BEGIN Data section

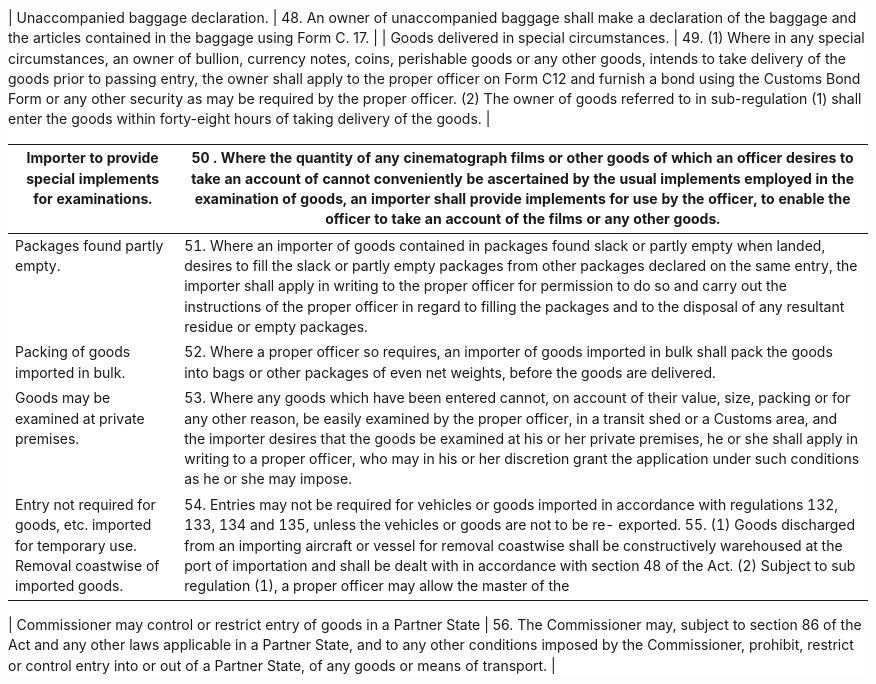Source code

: | Unaccompanied baggage declaration.          | 48. An owner of unaccompanied baggage shall make a declaration of the baggage and the articles contained in the baggage using Form C. 17.                                                                                                                                                                                                                                                                                                                                                                                                                                           |
| Goods delivered in special circumstances.   | 49. (1) Where in any special circumstances, an owner of bullion, currency notes, coins, perishable goods or any other goods, intends to take delivery of the goods prior to passing entry, the owner shall apply to the proper officer on Form C12 and furnish a bond using the Customs Bond Form or any other security as may be required by the proper officer. (2) The owner of goods referred to in sub-regulation (1) shall enter the goods within forty-eight hours of taking delivery of the goods.                                                                          |

| Importer to provide special implements for examinations.                                            | 50 . Where the quantity of any cinematograph films or other goods of which an officer desires to take an account of cannot conveniently be ascertained by the usual implements employed in the examination of goods, an importer shall provide implements for use by the officer, to enable the officer to take an account of the films or any other goods.                                                                                                                       |
|-----------------------------------------------------------------------------------------------------|-----------------------------------------------------------------------------------------------------------------------------------------------------------------------------------------------------------------------------------------------------------------------------------------------------------------------------------------------------------------------------------------------------------------------------------------------------------------------------------|
| Packages found partly empty.                                                                        | 51. Where an importer of goods contained in packages found slack or partly empty when landed, desires to fill the slack or partly empty packages from other packages declared on the same entry, the importer shall apply in writing to the proper officer for permission to do so and carry out the instructions of the proper officer in regard to filling the packages and to the disposal of any resultant residue or empty packages.                                         |
| Packing of goods imported in bulk.                                                                  | 52. Where a proper officer so requires, an importer of goods imported in bulk shall pack the goods into bags or other packages of even net weights, before the goods are delivered.                                                                                                                                                                                                                                                                                               |
| Goods may be examined at private premises.                                                          | 53. Where any goods which have been entered cannot, on account of their value, size, packing or for any other reason, be easily examined by the proper officer, in a transit shed or a Customs area, and the importer desires that the goods be examined at his or her private premises, he or she shall apply in writing to a proper officer, who may in his or her discretion grant the application under such conditions as he or she may impose.                              |
| Entry not required for goods, etc. imported for temporary use. Removal coastwise of imported goods. | 54. Entries may not be required for vehicles or goods imported in accordance with regulations 132, 133, 134 and 135, unless the vehicles or goods are not to be re- exported. 55. (1) Goods discharged from an importing aircraft or vessel for removal coastwise shall be constructively warehoused at the port of importation and shall be dealt with in accordance with section 48 of the Act. (2) Subject to sub regulation (1), a proper officer may allow the master of the |

| Commissioner may control or restrict entry of goods in a Partner State   | 56. The Commissioner may, subject to section 86 of the Act and any other laws applicable in a Partner State, and to any other conditions imposed by the Commissioner, prohibit, restrict or control entry into or out of a Partner State, of any goods or means of transport.                                                                                                                                                                                                                                                                                                                                                                                                                                                         |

END Data section

Restate, line by line and word for word, everything from the top of the material through the line that contains "Goods delivered in". Leave pictures out.

• [Output of the exercise]:
Source code

: | Unaccompanied baggage declaration.          | 48. An owner of unaccompanied baggage shall make a declaration of the baggage and the articles contained in the baggage using Form C. 17.                                                                                                                                                                                                                                                                                                                                                                                                                                           |
| Goods delivered in special circumstances.   | 49. (1) Where in any special circumstances, an owner of bullion, currency notes, coins, perishable goods or any other goods, intends to take delivery of the goods prior to passing entry, the owner shall apply to the proper officer on Form C12 and furnish a bond using the Customs Bond Form or any other security as may be required by the proper officer. (2) The owner of goods referred to in sub-regulation (1) shall enter the goods within forty-eight hours of taking delivery of the goods.                                                                          |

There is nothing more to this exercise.